Nun, warum die Dinge, wenn ihr euch bewusst entschieden habt zu etwas, nicht sofort erscheinen, ist ganz einfach. Ihr seid Kinder! Ihr spielt, ihr probiert aus! Ihr baut eure Sandburgen nicht dafür, damit ihr ein großes Haus nachher habt, in dem ihr wohnen könnt, sondern einfach, weil ihr Spaß daran habt, eine Sandburg zu bauen. Und wenn ihr diese nachher wieder zerstört, ist das halt so. Ihr seid Kinder, Liebes! Das genau ist der Grund.
Euer Wille, von dem wir euch eben gesagt haben, eure Entscheidungskraft, die auf eurem Willen beruht, ist im Entwicklungsstadium. Das bedeutet, euer göttlicher Wille ist es, der letztendlich bewirkt, ob das wirklich stattfindet nachher auf dieser Welt, oder ob es irgendwo in den Dimensionen dazwischen hängen bleibt.
Und die Durchsetzungskraft, die ihr braucht, entwickelt ihr grade erst. Ihr seid im Entwicklungsstadium. Ihr habt gerade erst die Nabelschnur abgetrennt, und ihr seid noch dabei. Ihr könnt nicht erwarten, dass sofort alles „plopp“ macht – und es ist alles da. Ihr entwickelt euch! Ihr seid Götter in Entwicklung!
Fragestellerin: Trotzdem pressiert’s jetzt ein bisschen, weil Herausforderungen da sind, die … ja … gelöst werden müssen. Und da würde ich jetzt genau das brauchen, verstehst? (Lachen)
NET: Ja, und wie wir sagten: Die beste Instanz, an die du dich jemals wenden können wirst, ist deine Göttlichkeit. Diese Göttlichkeit hat die Fähigkeit, die Dinge alle zu verändern, genauso wie du sie haben willst. Sie wird sie aber nur so verändern, wie sie gut für dich sind.
Das bedeutet nicht, dass du niemals das bekommen wirst, was du haben willst. Es bedeutet, dass es einen richtigen Zeitpunkt dafür gibt, einen Zeitpunkt, an dem du diese Dinge verkraften kannst. Und es bedeutet, dass du nichts anderes tun kannst, oder sagen wir, nichts anderes wirklich Gutes tun kannst, als deiner Göttlichkeit das Vertrauen entgegen zu bringen.

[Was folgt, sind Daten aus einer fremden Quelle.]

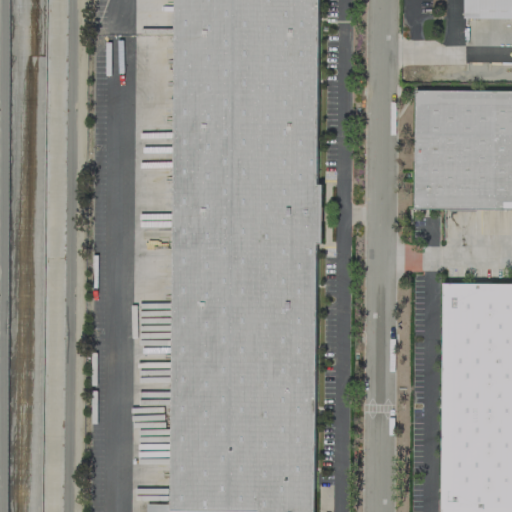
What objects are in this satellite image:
building: (487, 8)
building: (486, 9)
road: (413, 26)
road: (448, 52)
building: (461, 146)
building: (462, 149)
building: (241, 255)
building: (243, 255)
road: (382, 255)
road: (406, 255)
road: (116, 256)
road: (342, 256)
road: (429, 342)
building: (475, 397)
building: (475, 398)
building: (156, 507)
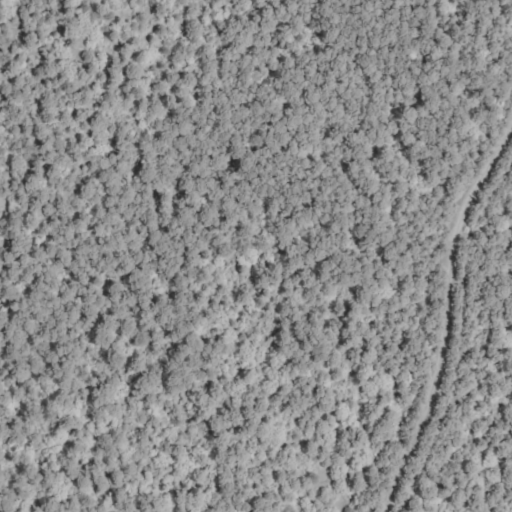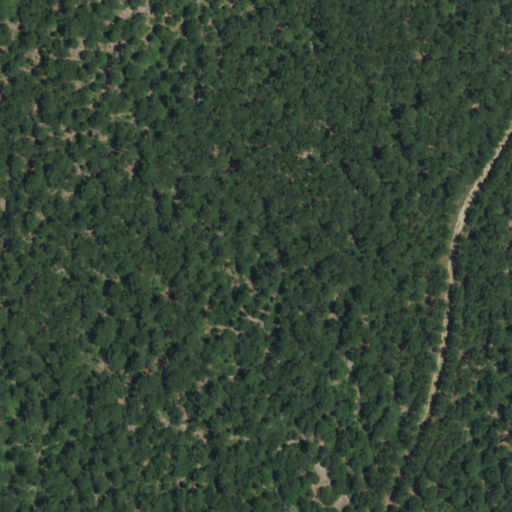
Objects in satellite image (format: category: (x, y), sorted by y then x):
road: (447, 312)
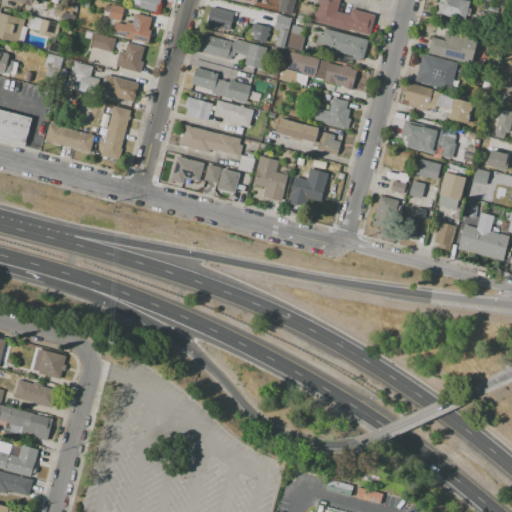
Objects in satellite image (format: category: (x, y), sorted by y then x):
building: (28, 0)
building: (248, 1)
building: (25, 2)
building: (144, 4)
building: (149, 5)
building: (285, 6)
building: (285, 6)
road: (377, 7)
road: (231, 8)
building: (451, 8)
building: (452, 9)
building: (490, 9)
building: (114, 12)
building: (115, 12)
building: (341, 17)
building: (341, 17)
building: (218, 18)
building: (219, 18)
building: (66, 20)
building: (36, 25)
building: (9, 27)
building: (9, 27)
building: (41, 27)
building: (132, 28)
building: (133, 29)
building: (281, 29)
building: (257, 32)
building: (258, 32)
building: (295, 37)
building: (293, 40)
building: (101, 42)
building: (103, 42)
building: (340, 43)
building: (342, 44)
building: (452, 46)
building: (454, 47)
building: (233, 50)
building: (234, 50)
building: (129, 57)
building: (130, 57)
road: (212, 59)
building: (51, 62)
building: (6, 63)
building: (7, 64)
building: (52, 66)
building: (506, 66)
building: (320, 69)
building: (315, 71)
building: (434, 71)
building: (434, 71)
building: (80, 75)
building: (287, 75)
building: (83, 77)
road: (141, 78)
building: (219, 85)
building: (221, 85)
building: (486, 86)
building: (118, 87)
building: (117, 88)
road: (163, 96)
building: (419, 96)
building: (436, 101)
building: (506, 101)
building: (506, 102)
building: (265, 107)
building: (196, 108)
building: (197, 108)
building: (458, 110)
building: (231, 112)
building: (234, 113)
building: (332, 114)
building: (333, 114)
road: (38, 115)
road: (376, 121)
building: (501, 123)
building: (13, 125)
building: (295, 130)
building: (296, 131)
building: (114, 132)
building: (114, 133)
building: (471, 136)
building: (67, 137)
building: (68, 138)
building: (428, 139)
building: (429, 140)
building: (209, 141)
building: (209, 141)
building: (327, 141)
building: (327, 143)
road: (315, 152)
road: (192, 153)
building: (250, 155)
building: (496, 159)
building: (497, 161)
building: (296, 163)
building: (246, 164)
building: (244, 165)
building: (184, 169)
building: (185, 169)
building: (426, 169)
building: (427, 169)
road: (68, 174)
building: (212, 174)
building: (478, 176)
building: (479, 176)
building: (221, 177)
building: (268, 178)
building: (269, 178)
building: (306, 186)
building: (451, 186)
building: (397, 187)
building: (306, 188)
building: (415, 189)
building: (416, 190)
building: (449, 190)
building: (509, 195)
building: (469, 207)
building: (384, 211)
building: (385, 213)
road: (240, 217)
building: (412, 223)
building: (412, 223)
building: (510, 226)
building: (442, 235)
building: (443, 236)
building: (483, 240)
building: (481, 242)
building: (511, 262)
road: (23, 264)
road: (427, 264)
road: (255, 266)
building: (511, 266)
road: (271, 310)
road: (46, 333)
building: (1, 344)
building: (2, 346)
building: (50, 364)
building: (54, 364)
road: (283, 365)
road: (211, 367)
road: (507, 373)
road: (490, 382)
building: (0, 392)
building: (33, 393)
building: (34, 393)
building: (1, 394)
road: (170, 407)
road: (421, 414)
building: (25, 422)
building: (26, 423)
road: (75, 432)
road: (117, 447)
road: (145, 456)
building: (16, 458)
building: (19, 460)
road: (172, 465)
road: (201, 479)
road: (261, 481)
building: (14, 484)
building: (14, 484)
road: (229, 489)
road: (325, 500)
building: (4, 508)
building: (7, 509)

Probier’s einfach aus! Probier einfach aus, dem Göttlichen einfach mal ein wenig Vorschussvertrauen zu geben und zu sagen: „Okay, ich bin sehr gespannt, was du jetzt vorhast“, und nicht gleich, wenn dann irgendwas passiert, sagen: „Oh, nee, nee, nee, das war’s nicht, was ich wollte!“ (Zuhörer lachen)

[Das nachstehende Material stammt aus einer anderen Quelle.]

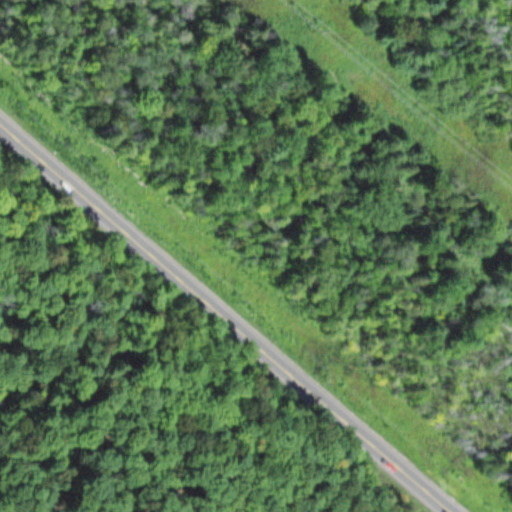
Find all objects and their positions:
road: (225, 318)
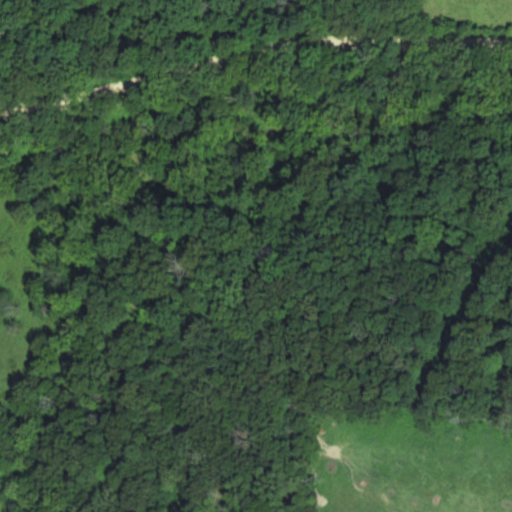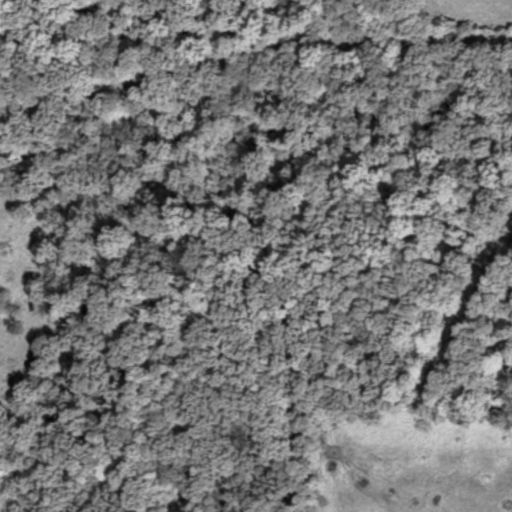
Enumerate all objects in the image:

Gib auch deinen Eltern ein bisschen Zeit, sich zu bewähren! Sie meinen es sehr gut mit dir. Sie sind du. Ihnen geht es nicht gut, wenn es dir schlecht geht. Keiner von uns freut sich darüber, wenn ihr zu Hause seid im Elend, wenn ihr euch Sorgen macht, wie ihr überhaupt überleben könnt. Es ist kein Spaß, für keinen von uns … und gar nicht erst für deine Göttlichkeit. Deine Göttlichkeit liebt dich, liebt jeden einzelnen von euch, und sie finden das nicht spaßig.

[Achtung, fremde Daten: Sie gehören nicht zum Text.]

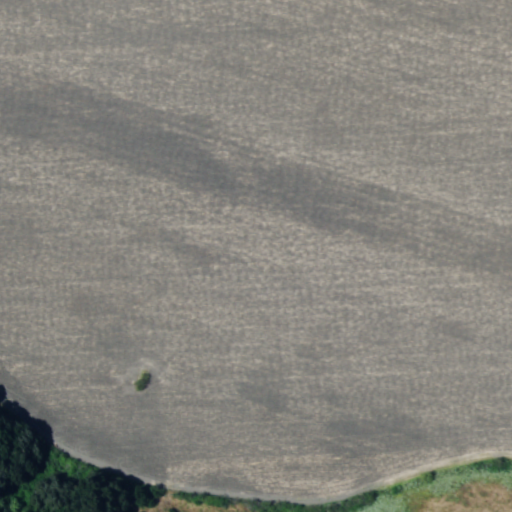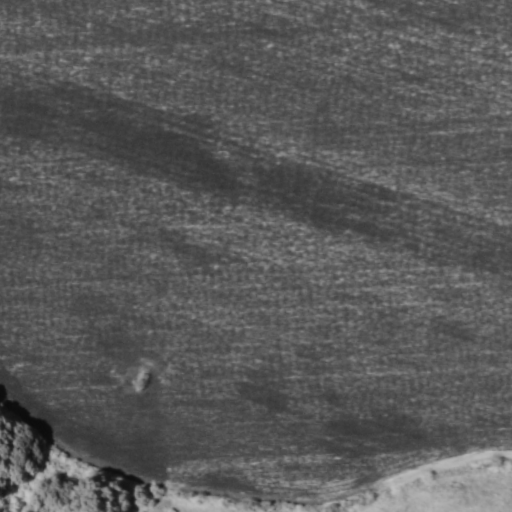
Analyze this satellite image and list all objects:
crop: (260, 238)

Aber sie können auch nicht in alles hineinwirken, besonders nicht in die Dinge, die ihr für eure Überzeugung haltet. Diese könnt ihr nicht von eurer Göttlichkeit ändern lassen, die könnt nur ihr selbst ändern! Gib ihnen einfach ein bisschen Vertrauen. Danke für die Frage.